Credit: Philip Patenall/Macmillan Publishers Limited

Whole-genome sequencing (WGS) offers the potential to predict antimicrobial susceptibility from a single assay in health-care settings and expedite the investigation of resistance in slow-growing bacteria such as Mycobacterium tuberculosis. Despite advantages over traditional antimicrobial susceptibility testing (AST) of bacteria, WGS-inferred AST has yet to be applied to guide clinical decisions1. One reason for this is our incomplete knowledge of how genetic variants correlate with susceptibility for specific antimicrobials. To address this, recent studies have used genome-wide association studies (GWAS) and machine learning to identify previously unknown resistance determinants and assess the effect of SNPs or genes on resistance in various bacterial species.

In one of the largest and most comprehensive studies published to date, Coll et al. used the combined power of WGS and GWAS to uncover novel mutations associated with resistance to cycloserine, ethionamide and para-aminosalicylic acid from a collection of 6,450 M. tuberculosis isolates2. The analysis highlighted the importance of including small indels and large deletions for improving the predictability of resistance phenotypes. The authors also uncovered a number of epistatic interactions, shedding light on the compensatory mechanisms employed by the bacterium. Studies such as this have advanced our understanding of the complex mechanisms governing bacterial phenotypes and expanded the evidence base for the development of molecular diagnostic tests in clinical settings. However, the analysis output is yet to be translated into clinical settings for decision making.

Ideally, the bioinformatics pipeline for clinical use should be designed to yield quantitative measures of resistance, such as minimum inhibitory concentration (MIC), which can be used to guide clinical decisions. Li et al. developed a machine-learning model to predict MICs of six β-lactam antibiotics based on the amino acid sequences of three penicillin-binding proteins (PBPs) in Streptococcus pneumoniae3. The model was trained with a data set of 2,528 invasive isolates and then challenged by another collection of 1,781 isolates that contained 109 new PBP sequences that the model had not encountered during training. The MIC predictions showed >97% agreement with phenotypic MICs within ±1 dilution. The very major discrepancy (resistant isolate predicted as sensitive) rate was 1.4%. Incorporating newly identified mutations in the model may improve the accuracy of predictions.
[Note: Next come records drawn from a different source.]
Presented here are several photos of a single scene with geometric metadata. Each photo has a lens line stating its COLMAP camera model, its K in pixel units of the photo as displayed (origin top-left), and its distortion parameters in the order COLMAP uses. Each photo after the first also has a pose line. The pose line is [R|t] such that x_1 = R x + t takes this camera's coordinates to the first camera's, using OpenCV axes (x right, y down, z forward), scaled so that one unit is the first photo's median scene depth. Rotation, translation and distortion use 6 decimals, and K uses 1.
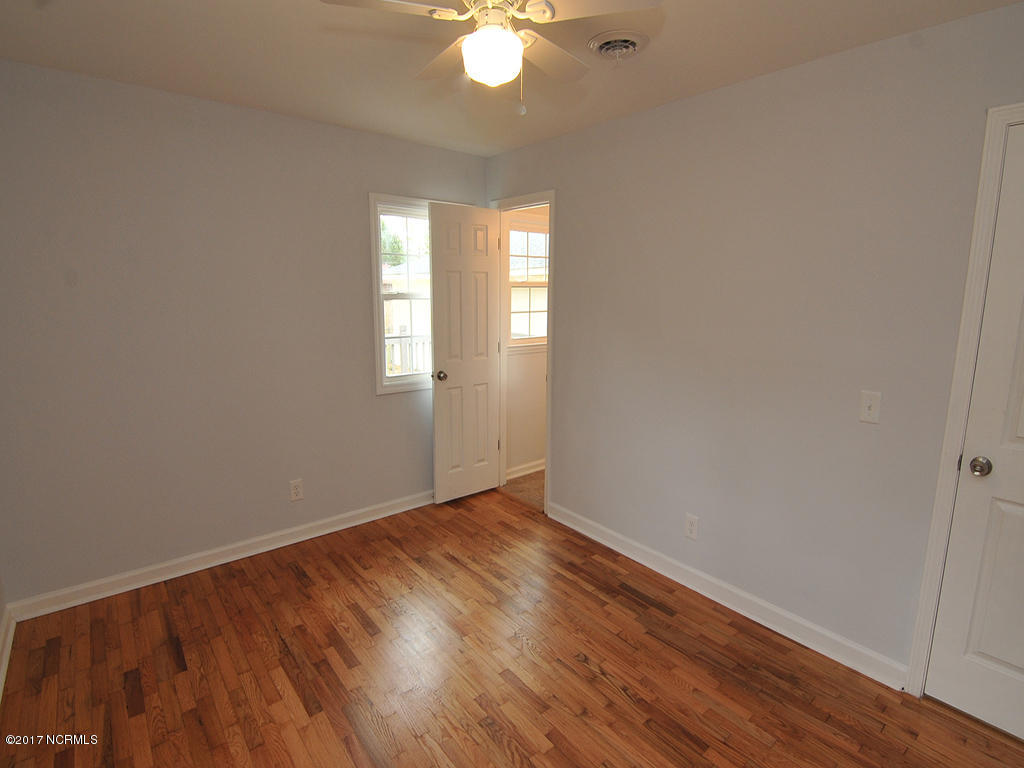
lens RADIAL K [[517.6, 0, 513.2], [0, 517.6, 373.7], [0, 0, 1]] dist [-0.001201, -0.011607]
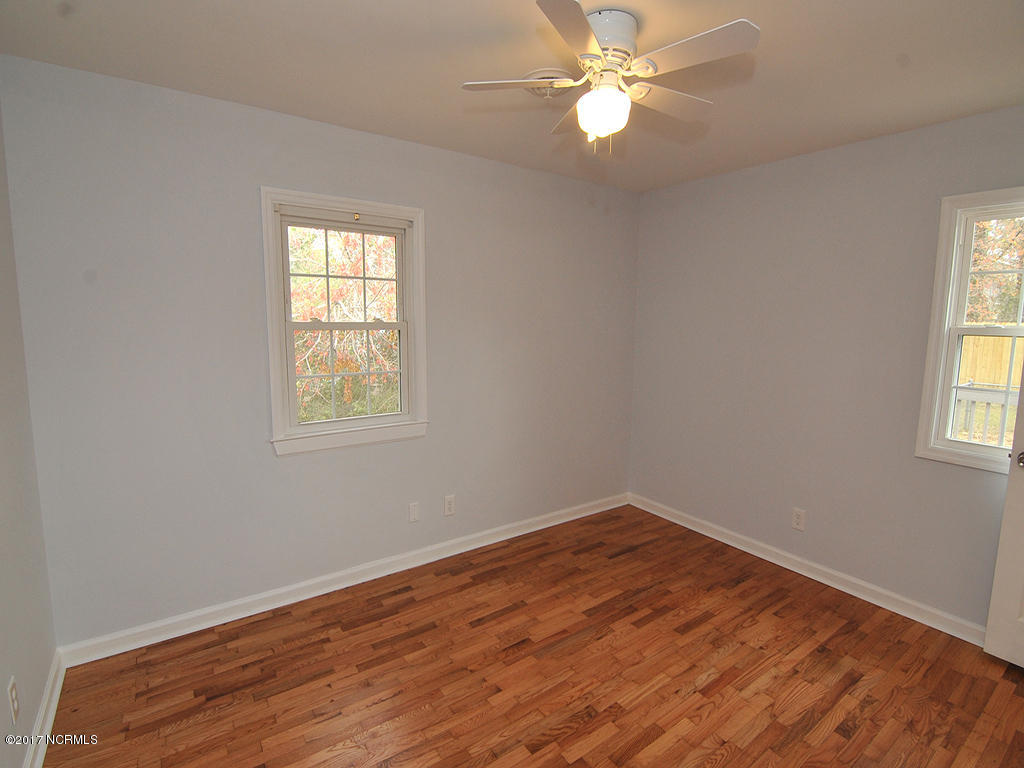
lens RADIAL K [[499.3, 0, 512.0], [0, 499.3, 384.0], [0, 0, 1]] dist [0.001643, -0.009538]
pose [[-0.080668, 0.123427, -0.989070, 0.712955], [-0.175099, 0.975117, 0.135967, -0.083511], [0.981241, 0.184153, -0.057049, 0.602766]]
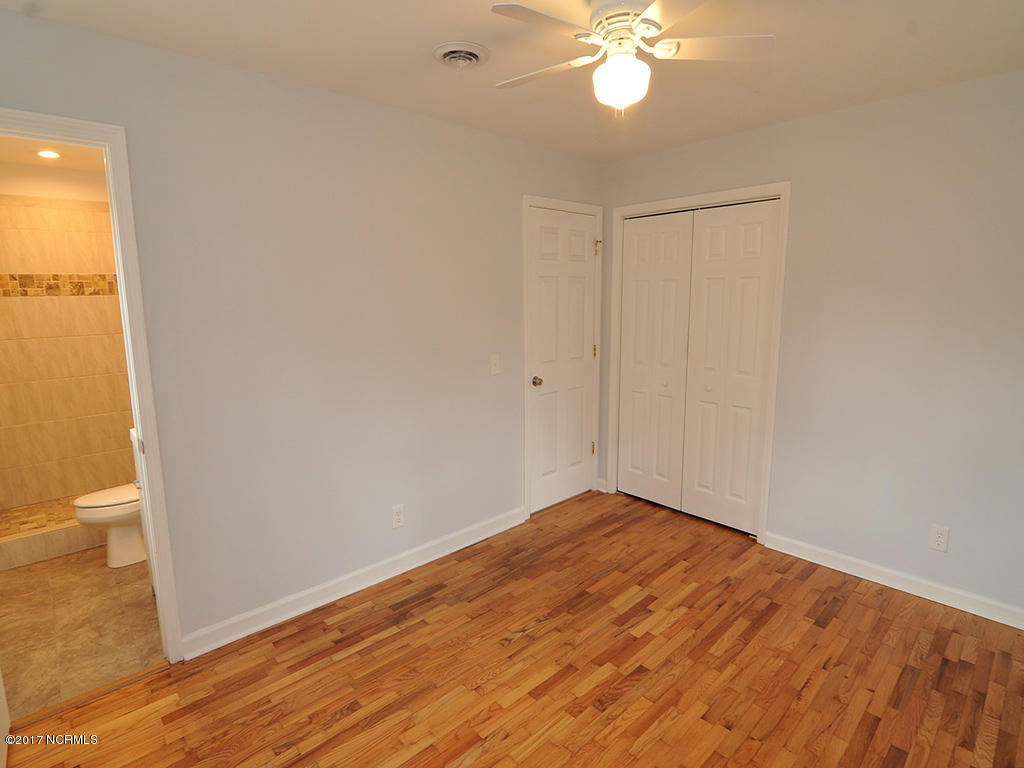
lens RADIAL K [[517.6, 0, 513.2], [0, 517.6, 373.7], [0, 0, 1]] dist [-0.001201, -0.011607]
pose [[-0.058067, -0.163979, 0.984753, -0.754170], [0.166529, 0.971006, 0.171509, -0.147363], [-0.984325, 0.173949, -0.029076, 0.850123]]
Nguyen et al. also tested the possibility of using machine-learning to predict the MICs of a comprehensive panel of 20 antibiotics for Klebsiella pneumoniae4. They used overlapping decanucleotides from whole-genome assemblies as input that requires no a priori knowledge of the encoded gene content. The overall accuracy of their model was 92%, ranging from 61–100% for individual antibiotics, with accuracy being largely dependent on the number of resistant isolates that were sampled for each antibiotic. The authors also compared the model that used entire genomes with alternatives that used only known antibiotic resistance genes or non-antibiotic resistance genes. Surprisingly, the overall accuracy of these models remained at 92% and the accuracy for each antibiotic was also nearly identical, suggesting that known antibiotic resistance genes are sufficient for performing MIC prediction in K. pneumoniae, whose antibiotic resistance is usually conferred by acquisition of antibiotic resistance genes. The comparison also revealed that the analysis of non-antibiotic resistance genes, possibly the resistance-associated mobile genetic elements (for example, ISEcp1 associated with blaCTX-M), could predict resistance without any information from the causative genes or mutations in K. pneumoniae. This study provided a comprehensive framework for building MIC prediction models for other pathogenic bacteria.

In summary, these recent studies demonstrate the value in combining the insights we gain into the genetic determinants of resistance from GWAS with machine-learning to accurately predict resistance. The competitive performance of these methods indicates that they may enable us to make more accurate clinical predictions using raw sequencing data.